1. Field of the Invention
The present invention relates to a display device and a method for driving the same, and more particularly to a spontaneous light emission type display device with pixels having a high aperture ratio and a method for driving the display device.
2. Description of the Related Art
Of late, organic electroluminescent display devices have received attention as flat-panel electroluminescent display devices having a large viewing angle. Some organic electroluminescent dot-matrix display devices are active-matrix drive type, and others are simple-matrix drive type.
A conventional organic electroluminescent display device 350 is active-matrix drive type, and has organic electroluminescent elements 351, a plurality of drive transistors 352 for applying voltages to the electroluminescent elements 351, a plurality of capacitors 353 for retaining the applied voltages, and a plurality of selection transistors 354 for selectively writing image signals into the capacitors 353, as illustrated in FIG. 17 which is a diagram showing an equivalent circuit (corresponding to one pixel). The gates of the selection transistors 354 are connected to a gate driver via gate lines GL, while the drains of the selection transistors 354 are connected to a drain driver via drain lines DL.
When driving the organic electroluminescent elements 351, the selection transistors 354 are selected line by line in accordance with selection signals supplied from the gate driver. The drain driver writes image signals into the capacitors 353 in a currently selected line through the drain lines DL and the selection transistors 354. The drive transistors 352 drive the organic electroluminescent elements 351 in accordance with the magnitudes of the image signals written into the capacitors 353. Voltages according to gradations are applied to the organic electroluminescent elements 351, thereby making the display device display desired images. Thus, in the case of the organic electroluminescent display device 350, the selection transistors 354 are selected line by line, in which case there is no possibility of an unintended voltage being applied to the organic electroluminescent elements 351 in lines other than the currently selected line. This enables the display device to display images without the crosstalk occurring.
According to the organic electroluminescent display device 350 of the active-matrix drive type, however, the drive transistors 352, the capacitors 353 and the selection transistors 354 have to be formed in addition to the organic electroluminescent element 351 constituting each pixel. This entails a problem in that the area (aperture ratio) of the organic electroluminescent element 351 forming each pixel is small.

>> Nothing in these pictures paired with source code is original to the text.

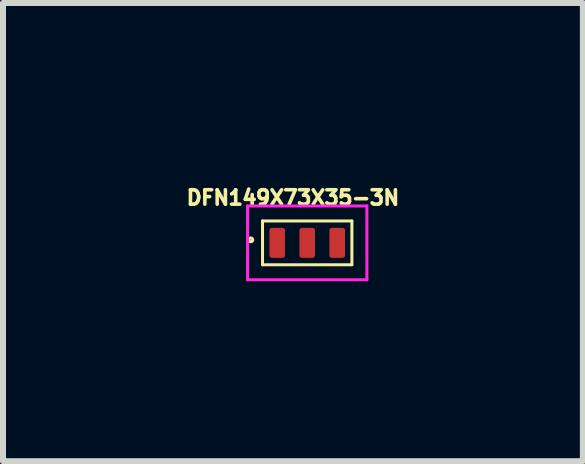
<source format=kicad_pcb>
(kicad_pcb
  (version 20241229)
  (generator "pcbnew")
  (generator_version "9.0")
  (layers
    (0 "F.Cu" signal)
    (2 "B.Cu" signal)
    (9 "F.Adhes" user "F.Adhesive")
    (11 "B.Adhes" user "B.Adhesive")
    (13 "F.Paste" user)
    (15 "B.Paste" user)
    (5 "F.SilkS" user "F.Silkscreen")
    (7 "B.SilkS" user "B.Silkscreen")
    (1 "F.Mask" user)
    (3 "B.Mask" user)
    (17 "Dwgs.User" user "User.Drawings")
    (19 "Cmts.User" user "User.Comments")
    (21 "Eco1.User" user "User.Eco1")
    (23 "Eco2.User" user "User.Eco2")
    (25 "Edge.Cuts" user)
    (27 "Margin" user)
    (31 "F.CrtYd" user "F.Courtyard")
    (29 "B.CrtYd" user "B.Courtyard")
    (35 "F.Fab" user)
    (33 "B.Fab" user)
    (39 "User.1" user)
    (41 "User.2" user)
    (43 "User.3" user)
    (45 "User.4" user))
  (footprint "DFN149X73X35-3N"
    (layer "F.Cu")
    (at 2.072 0.999)
    (property "Reference" "DFN149X73X35-3N" (at -0.238 -0.753 0) (layer "F.SilkS") (effects (font (size 0.24 0.24) (thickness 0.15))))
    (attr smd)
    (fp_poly (pts (xy -0.575 -0.195) (xy -0.425 -0.195) (xy -0.425 0.195) (xy -0.575 0.195)) (stroke (width 0.01) (type solid)) (fill yes) (layer "F.Mask"))
    (fp_poly (pts (xy -0.075 -0.195) (xy 0.075 -0.195) (xy 0.075 0.195) (xy -0.075 0.195)) (stroke (width 0.01) (type solid)) (fill yes) (layer "F.Mask"))
    (fp_poly (pts (xy 0.426 -0.195) (xy 0.575 -0.195) (xy 0.575 0.195) (xy 0.426 0.195)) (stroke (width 0.01) (type solid)) (fill yes) (layer "F.Mask"))
    (fp_line (start -0.745 -0.365) (end -0.745 0.365) (stroke (width 0.05) (type solid)) (layer "F.SilkS"))
    (fp_line (start -0.745 0.365) (end 0.745 0.365) (stroke (width 0.05) (type solid)) (layer "F.SilkS"))
    (fp_line (start 0.745 -0.365) (end -0.745 -0.365) (stroke (width 0.05) (type solid)) (layer "F.SilkS"))
    (fp_line (start 0.745 0.365) (end 0.745 -0.365) (stroke (width 0.05) (type solid)) (layer "F.SilkS"))
    (fp_circle (center -0.94 -0.05) (end -0.908 -0.05) (stroke (width 0.05) (type solid)) (fill no) (layer "F.SilkS"))
    (fp_poly (pts (xy -0.626 -0.195) (xy -0.425 -0.195) (xy -0.425 0.195) (xy -0.626 0.195)) (stroke (width 0.01) (type solid)) (fill yes) (layer "F.Paste"))
    (fp_poly (pts (xy -0.1 -0.195) (xy 0.1 -0.195) (xy 0.1 0.195) (xy -0.1 0.195)) (stroke (width 0.01) (type solid)) (fill yes) (layer "F.Paste"))
    (fp_poly (pts (xy 0.425 -0.195) (xy 0.625 -0.195) (xy 0.625 0.195) (xy 0.425 0.195)) (stroke (width 0.01) (type solid)) (fill yes) (layer "F.Paste"))
    (fp_line (start -0.995 -0.615) (end -0.995 0.615) (stroke (width 0.05) (type solid)) (layer "F.CrtYd"))
    (fp_line (start -0.995 0.615) (end 0.995 0.615) (stroke (width 0.05) (type solid)) (layer "F.CrtYd"))
    (fp_line (start 0.995 -0.615) (end -0.995 -0.615) (stroke (width 0.05) (type solid)) (layer "F.CrtYd"))
    (fp_line (start 0.995 0.615) (end 0.995 -0.615) (stroke (width 0.05) (type solid)) (layer "F.CrtYd"))
    (pad "1" smd roundrect (at -0.5 0) (size 0.26 0.5) (layers "F.Cu") (roundrect_rratio 0.15))
    (pad "2" smd roundrect (at 0 0) (size 0.26 0.5) (layers "F.Cu") (roundrect_rratio 0.15))
    (pad "3" smd roundrect (at 0.5 0) (size 0.26 0.5) (layers "F.Cu") (roundrect_rratio 0.15)))
  (gr_rect
    (start -3 -3)
    (end 6.668 4.639)
    (stroke (width 0.1) (type default))
    (fill no)
    (layer "Edge.Cuts")))
</source>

As shown in FIG. 18, an organic electroluminescent display device of the simple-matrix drive type includes a substrate 360, anode electrodes 361, an organic electroluminescent layer 362 and cathode electrodes 363, which are all laminated on the substrate 360. The anode electrodes 361 are perpendicular to the cathode electrodes 363. The intersections of the anode electrodes 361 and the cathode electrodes 363 are pixels. In the organic electroluminescent display device of the simple-matrix drive type, the aperture ratio of the pixels is higher than the aforementioned case.
According to the organic electroluminescent display device of the simple-matrix drive type, however, there is the possibility of a voltage being applied also to those parts of the organic electroluminescent layer 362 which are located on the anode electrodes 361 of the pixels in lines other than the currently selected line. Thus, when an unintended voltage is applied, crosstalk occurs due to the voltage-luminance characteristic of the organic electroluminescent layer 362, resulting in a low contrast ratio.